I should mention that my story "Victorian Boots" which has been online for almost two years now has had 4278 readers, 8 votes and a rating of 3.25 - so I guess I'm becoming a better prose writer.

Sunday, January 24, 2010

Sodom & Gomorrah on stage



Once again Jonathan Wallace has asked me to contribute a play for the Where Eagles Dare Playlab that he is curating. This next one is scheduled for the end of February. These plays are all about life in the theater. That's what prompted me to write SODOM... I had actually been kicking around the story idea for a couple of years, but for a full-length play. Nothing says I can't expand on this short play into a full-length though.

I came up with this logo - I was inspired by the artwork for Monty Python's "Life of Brian." I'm working on a web site too. I really don't NEED to put so much graphic work into these Playlab shows - nobody else does - but I enjoy it and I want to keep in practice for when Mergatroyd Productions can afford to do another major production.

Saturday, January 23, 2010

Groupthink

Well I had it out yesterday - and I do not even want to think about how many hours I spent on this - with a mob on the science blog Pharyngula. It was silly of me to think that the level of discourse would be superior on this blog, just because it's a science blog. Blog comment tribes are the same everywhere.

I stopped commenting on the blog "I Blame the Patriarchy" in spite of that blog owner's brilliance because there is an established group of insiders who enforce conformity. If you tried to argue something that you might believe was uncontroversial - say you suggested that not all men are violent jerks - you would kick up a shit-storm of abusive comments by the in-crowd.

Pharyngula has a well-established blog comment tribe and as I discovered, demonstrating you have any "accommodationist" sympathies - that is you believe that it is an acceptable fact of life that some scientists might also hold religious beliefs - you will be trashed as savagely as anybody with pro-male sympathies on "I Blame the Patriarchy."

It's truly fascinating and there is almost nothing online, at least, that addresses the nature of blog comment tribes groupthink. Somebody should do a study. It would certainly be cheaper and easier than most studies - simply review comment threads and analyze the behavior: who insults whom and why, who agrees with whom, what are the unspoken rules that guide the behavior of group insiders, that kind of thing.

There's a wiki on Groupthink but it's not extensive. It's worth considering though:
Groupthink is a type of thought exhibited by group members who try to minimize conflict and reach consensus without critically testing, analyzing, and evaluating ideas. Individual creativity, uniqueness, and independent thinking are lost in the pursuit of group cohesiveness, as are the advantages of reasonable balance in choice and thought that might normally be obtained by making decisions as a group.[1] During groupthink, members of the group avoid promoting viewpoints outside the comfort zone of consensus thinking. A variety of motives for this may exist such as a desire to avoid being seen as foolish, or a desire to avoid embarrassing or angering other members of the group. Groupthink may cause groups to make hasty, irrational decisions, where individual doubts are set aside, for fear of upsetting the group’s balance. The term is frequently used pejoratively, with hindsight.

▶ **Material to process**:
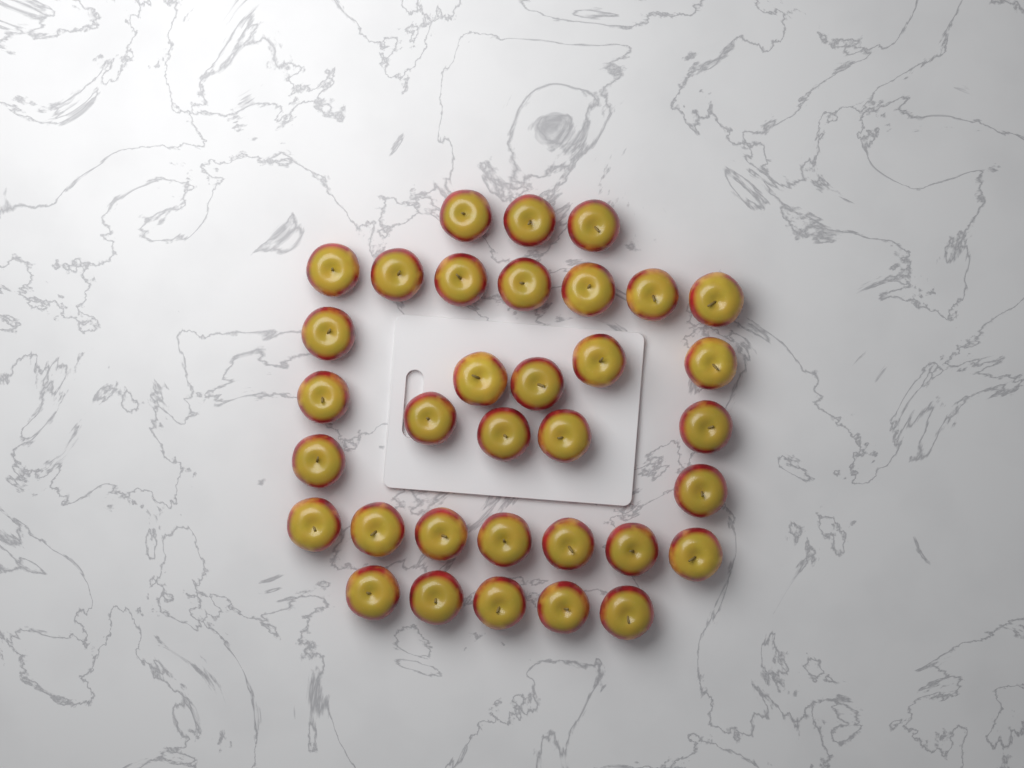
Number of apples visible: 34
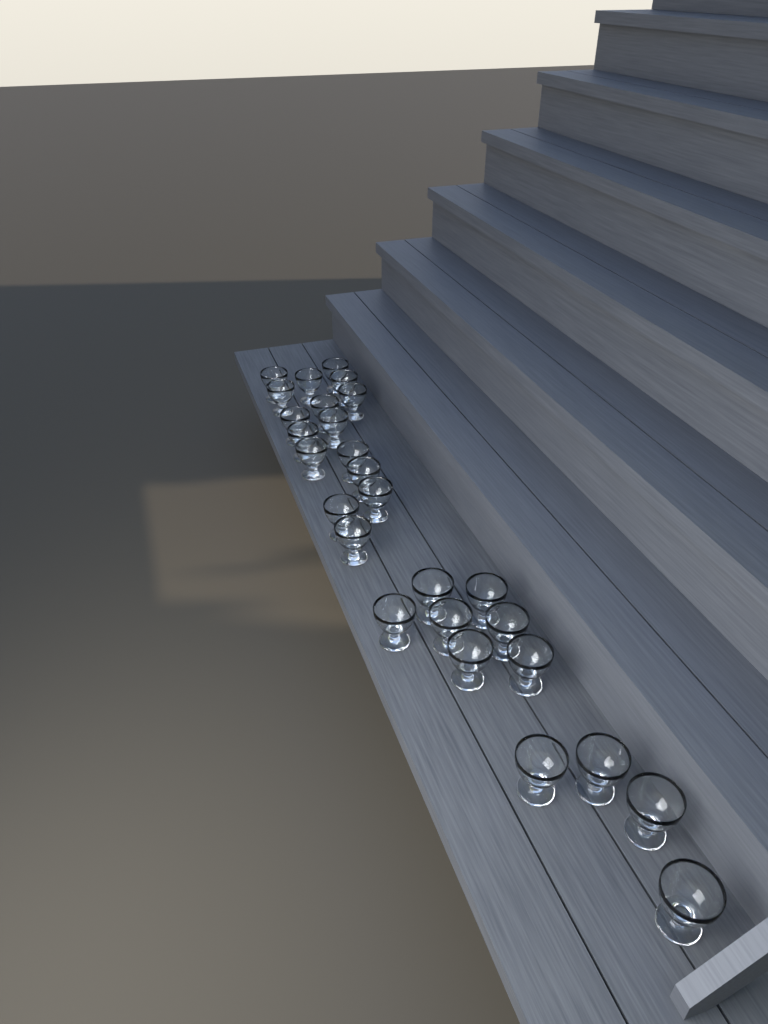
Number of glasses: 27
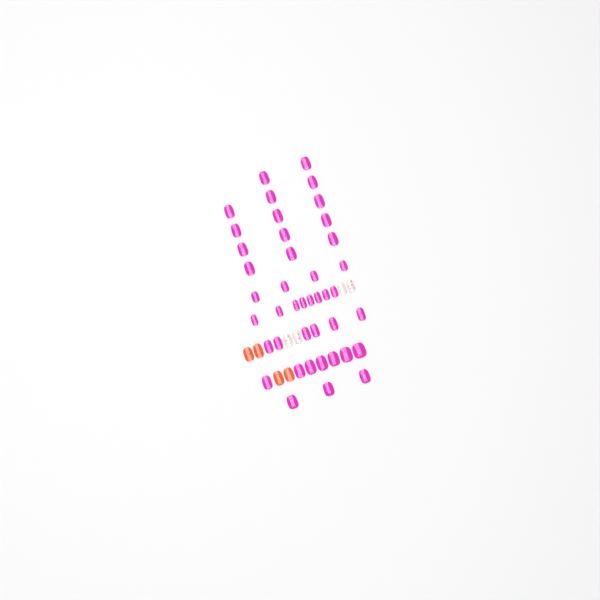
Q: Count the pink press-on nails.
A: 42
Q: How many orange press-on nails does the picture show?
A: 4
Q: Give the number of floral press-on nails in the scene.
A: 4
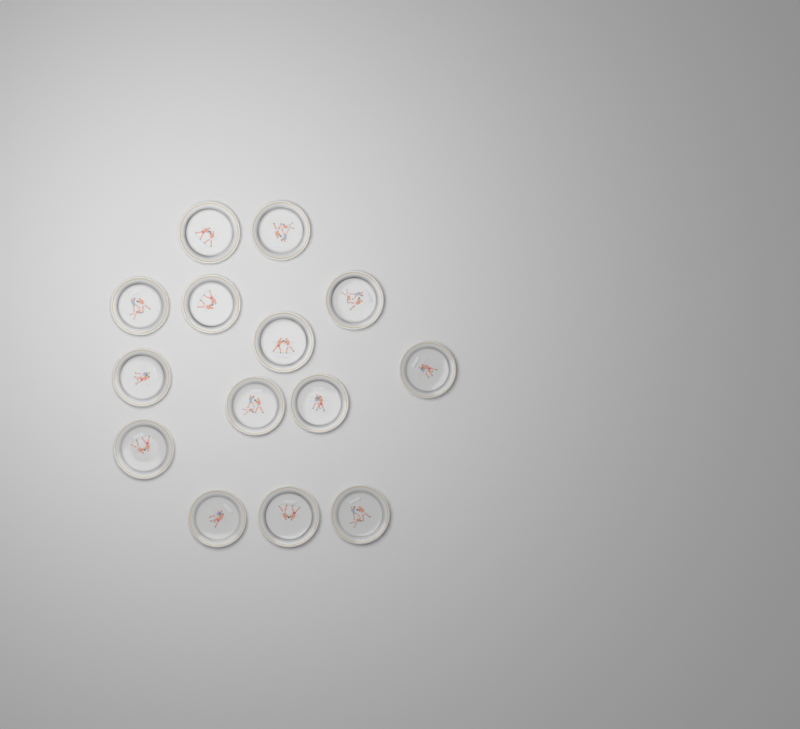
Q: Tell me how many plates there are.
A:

▶ **Problems and tasks**:
1. Answer these from the blog excerpt:
(a) How many readers has the story "Victorian Boots" had?
(b) Who asked the writer to contribute a play for the Where Eagles Dare Playlab?
(c) What artwork inspired the logo the writer came up with?
2. Return the whole listing that follows the blog excerpt, line for line and unchanged, from its first line through its last. Leave the pictures out.

▶ **Outputs in order**:
1.
(a) 4278
(b) Jonathan Wallace
(c) The artwork for Monty Python's "Life of Brian."

2.
Number of apples visible: 34
Number of glasses: 27
Q: Count the pink press-on nails.
A: 42
Q: How many orange press-on nails does the picture show?
A: 4
Q: Give the number of floral press-on nails in the scene.
A: 4
Q: Tell me how many plates there are.
A:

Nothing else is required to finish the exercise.